Podcast

Daniel Ernst, Texas Women’s University – Understanding Artificial Versus Human Intelligence

What does a platypus have to do with artificial intelligence?

Daniel Ernst, assistant professor of English at Texas Woman’s University, explains.

Daniel Ernst is an Assistant Professor of English at Texas Woman’s University in Denton, TX. He researches and teaches courses in rhetoric, writing, grammar, and generative AI, and holds a PhD in English from Purdue University.

Understanding Artificial Versus Human Intelligence

Humans think in words, AI in numbers. ChatGPT is like a round of Family Feud: it responds to our questions with only the likeliest answers. Is this “intelligence”? How should we understand truth in a world where words are assigned numbers, like the points in a Family Feud survey?

We often think of science as taxonomic.

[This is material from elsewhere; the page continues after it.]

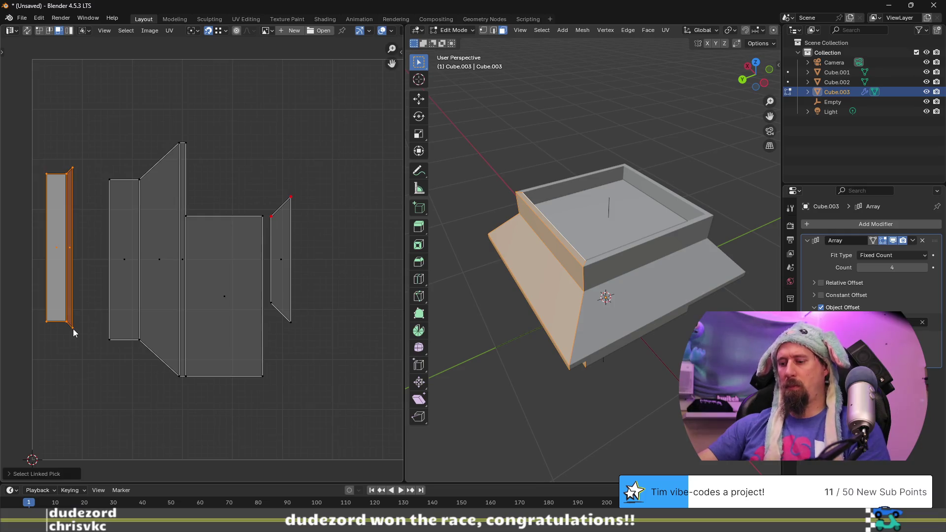
{"action": "key", "text": "g"}
{"action": "left_click", "coordinate": [111, 349]}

But it’s not really. Scientific classification is negative and imperfect; it names by ruling out. Science says a mammal is an animal that doesn’t lay eggs. But what about the platypus?

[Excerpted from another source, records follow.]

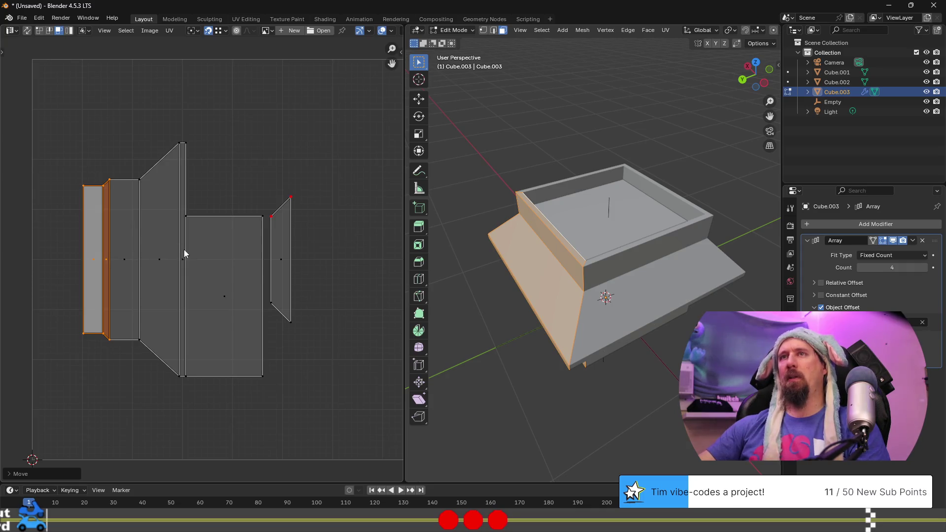
{"action": "left_click", "coordinate": [226, 282]}
{"action": "mouse_move", "coordinate": [606, 439]}
{"action": "middle_mouse_down"}
{"action": "mouse_move", "coordinate": [625, 355]}
{"action": "mouse_move", "coordinate": [649, 360]}
{"action": "middle_mouse_up"}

In rhetoric this is known as litotes. Litotes is a rhetorical device in which something is affirmed by negating its opposite, like if you ask how I’m doing and I respond “not bad.” Paradoxically, this rhetorical approach often provides greater accuracy but grants less detail.

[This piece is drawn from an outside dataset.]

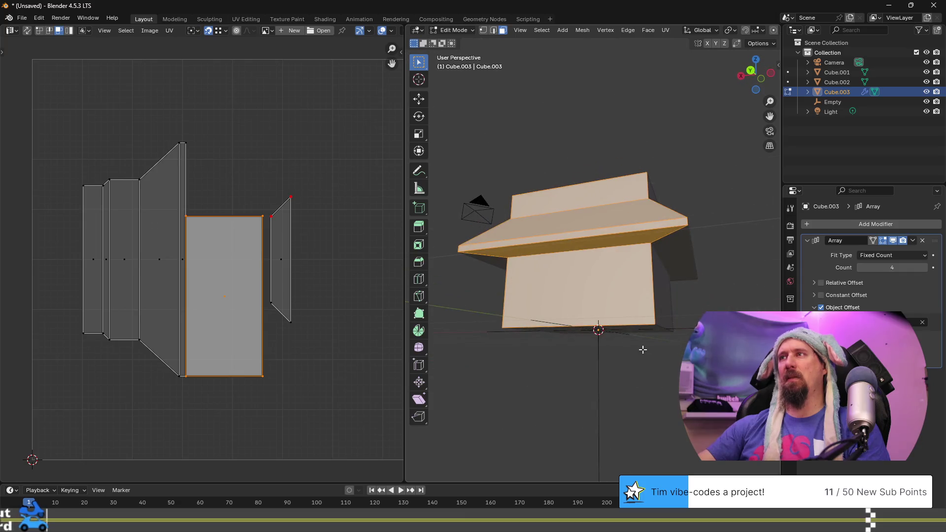
Move the narrow quad end-piece island to the upper right of the UV space
{"action": "left_click", "coordinate": [618, 291]}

Science is the same. Frequently accurate but insufficiently detailed, scientific studies are limited to two types of findings; they either reject or fail to reject a hypothesis. This kind of knowledge is useful in a laboratory, but the real world has platypuses. Truth in the real world is more than the sum of everything it’s not.

AI is similar, for now at least. AI doesn’t name, it negates. ChatGPT looks at the world and sees only multiple choice questions, so it responds through a process of elimination. Humans, meanwhile, can fill in the blank. We respond to uncertainty not by calculating probabilities but by consulting wisdom.

Each word generated by an AI represents the rejection of an alternative; artificial intelligence is determined by its probability rather than its possibility. That’s a new world. Before it’s here, we would do well to remember that human intelligence isn’t confined only to the narrow horizon between rejecting and failing to reject hypotheses, and that our wisdom is deeper than its syntax.